Exercise instructions: After finding the line with "插件：Autoptimize、Redis object cache" in the data below, set down exactly each line through the one with "cache、WP Super Cache", inclusive, and stop there.

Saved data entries
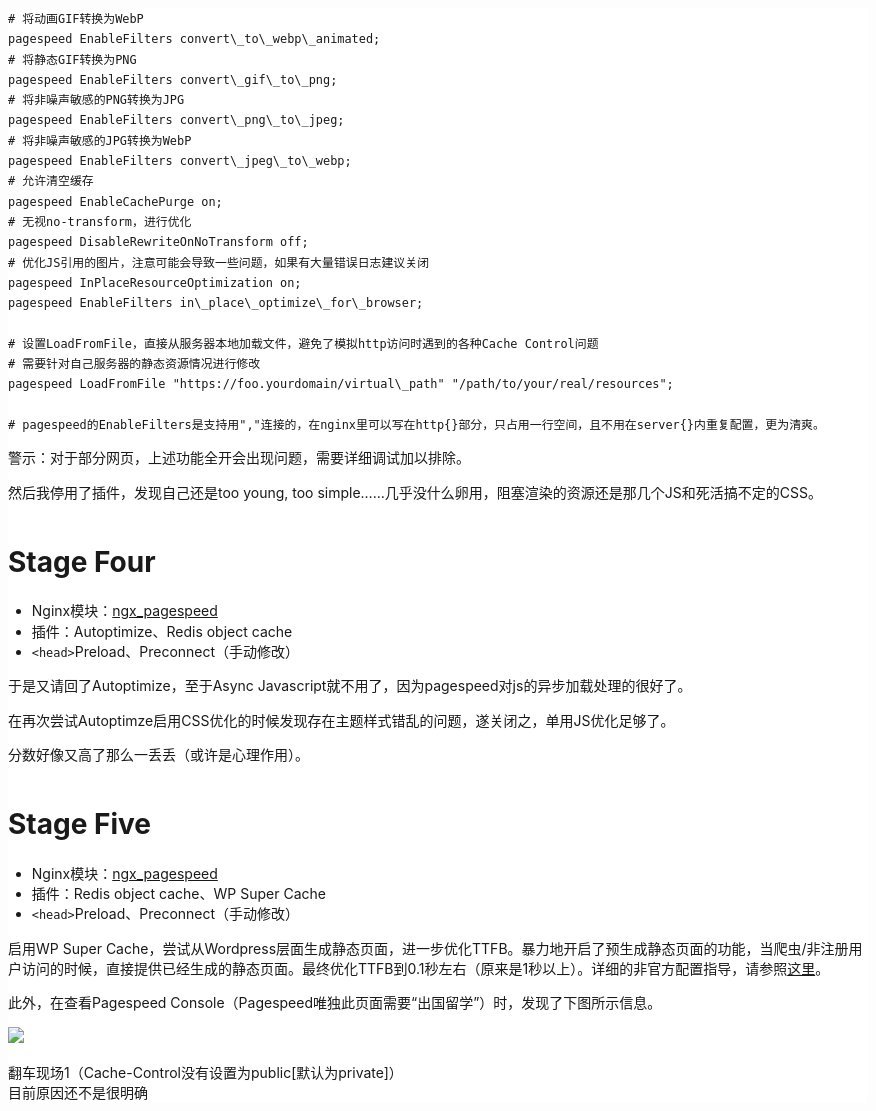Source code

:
 ```
# 将动画GIF转换为WebP
pagespeed EnableFilters convert\_to\_webp\_animated;
# 将静态GIF转换为PNG
pagespeed EnableFilters convert\_gif\_to\_png;
# 将非噪声敏感的PNG转换为JPG
pagespeed EnableFilters convert\_png\_to\_jpeg;
# 将非噪声敏感的JPG转换为WebP
pagespeed EnableFilters convert\_jpeg\_to\_webp;
# 允许清空缓存
pagespeed EnableCachePurge on;
# 无视no-transform，进行优化
pagespeed DisableRewriteOnNoTransform off;
# 优化JS引用的图片，注意可能会导致一些问题，如果有大量错误日志建议关闭
pagespeed InPlaceResourceOptimization on;
pagespeed EnableFilters in\_place\_optimize\_for\_browser;

# 设置LoadFromFile，直接从服务器本地加载文件，避免了模拟http访问时遇到的各种Cache Control问题
# 需要针对自己服务器的静态资源情况进行修改
pagespeed LoadFromFile "https://foo.yourdomain/virtual\_path" "/path/to/your/real/resources";

# pagespeed的EnableFilters是支持用","连接的，在nginx里可以写在http{}部分，只占用一行空间，且不用在server{}内重复配置，更为清爽。
```

警示：对于部分网页，上述功能全开会出现问题，需要详细调试加以排除。

然后我停用了插件，发现自己还是too young, too simple……几乎没什么卵用，阻塞渲染的资源还是那几个JS和死活搞不定的CSS。

# Stage Four

*   Nginx模块：[ngx\_pagespeed](https://developers.google.com/speed/pagespeed/module/?hl=zh-CN)
*   插件：Autoptimize、Redis object cache
*   ```<head>```Preload、Preconnect（手动修改）

于是又请回了Autoptimize，至于Async Javascript就不用了，因为pagespeed对js的异步加载处理的很好了。

在再次尝试Autoptimze启用CSS优化的时候发现存在主题样式错乱的问题，遂关闭之，单用JS优化足够了。

分数好像又高了那么一丢丢（或许是心理作用）。

# Stage Five

*   Nginx模块：[ngx\_pagespeed](https://developers.google.com/speed/pagespeed/module/?hl=zh-CN)
*   插件：Redis object cache、WP Super Cache
*   ```<head>```Preload、Preconnect（手动修改）

启用WP Super Cache，尝试从Wordpress层面生成静态页面，进一步优化TTFB。暴力地开启了预生成静态页面的功能，当爬虫/非注册用户访问的时候，直接提供已经生成的静态页面。最终优化TTFB到0.1秒左右（原来是1秒以上）。详细的非官方配置指导，请参照[这里](https://heikezhinan.com/wp-super-cache-configuration/)。

此外，在查看Pagespeed Console（Pagespeed唯独此页面需要“出国留学”）时，发现了下图所示信息。

![](/images/pagespeed_console_capture_1.jpg)

翻车现场1（Cache-Control没有设置为public\[默认为private\]）  
目前原因还不是很明确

Answer space:
*   插件：Autoptimize、Redis object cache
*   ```<head>```Preload、Preconnect（手动修改）

于是又请回了Autoptimize，至于Async Javascript就不用了，因为pagespeed对js的异步加载处理的很好了。

在再次尝试Autoptimze启用CSS优化的时候发现存在主题样式错乱的问题，遂关闭之，单用JS优化足够了。

分数好像又高了那么一丢丢（或许是心理作用）。

# Stage Five

*   Nginx模块：[ngx\_pagespeed](https://developers.google.com/speed/pagespeed/module/?hl=zh-CN)
*   插件：Redis object cache、WP Super Cache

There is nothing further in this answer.